Patrice Desilets claims he was fired by Ubisoft, only a few months after coming back to the company following previous employer THQ's collapse.
Welcoming Patrice Desilets back into the Ubisoft family after his previous employer THQ's spectacular collapse was a show of compassion for the man who created the first two Assassin's Creed games, spawning a franchise that would go on to make billions of dollars for the company. But, turning around and firing the guy, telling everyone he left of his own accord, is a pretty big jerk move and shows that Ubisoft's compassion only runs skin deep.
When THQ went under, Ubisoft purchased the studio that Desilets was leading, as well as the game they were working on - something called 1666. "Unfortunately, since the acquisition [of THQ Montreal], the good faith discussions between Patrice and Ubisoft aimed at aligning Patrice's and the studio's visions have been inconclusive," reads a statement by Ubisoft. "As a result, Patrice has left the studio. Our priorities remain with the teams already hard at work on projects in development."
But Desilets tells a different story, claiming that "Contrary to any statements made earlier today, this morning I was terminated by Ubisoft. I was notified of this termination in person, handed a termination notice and was unceremoniously escorted out of the building by two guards without being able to say goodbye to my team or collect my personal belongings."
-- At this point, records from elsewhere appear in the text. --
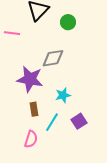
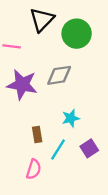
green circle: (68, 22) -> (77, 34), size x1.6
purple star: (30, 79) -> (22, 85), moved

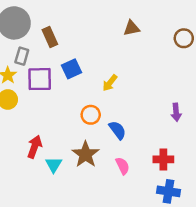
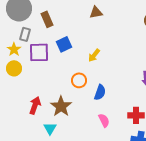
brown triangle: (131, 28) -> (96, 12), moved
blue semicircle: (117, 130) -> (100, 92), turned 56
brown star: (86, 154) -> (61, 106), moved
cyan triangle: (54, 165) -> (50, 128), moved

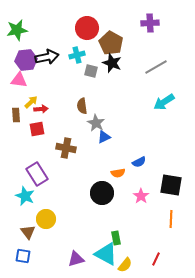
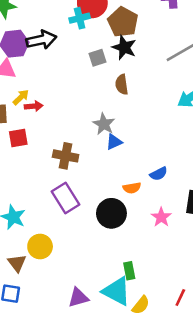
cyan cross: (77, 55) -> (80, 18), moved
gray square: (91, 71) -> (97, 58), turned -32
brown semicircle: (82, 106) -> (122, 84), moved
red square: (37, 129) -> (18, 138), moved
purple rectangle: (37, 174) -> (66, 198), moved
"This was not my decision," he added. "Ubisoft's actions are baseless and without merit. I intend to fight Ubisoft vigorously for my rights, for my team and for my game." As for 1666, Ubisoft have been pretty tight-liped about what they plan to do with it, and details of the game itself have been pretty sparse. Could it be another alternate history action game? A historically accurate simulator? A game starring the dyslexic devil? We'll have to wait to see if Desilets can wrangle the rights away from Ubisoft's clutches to find out.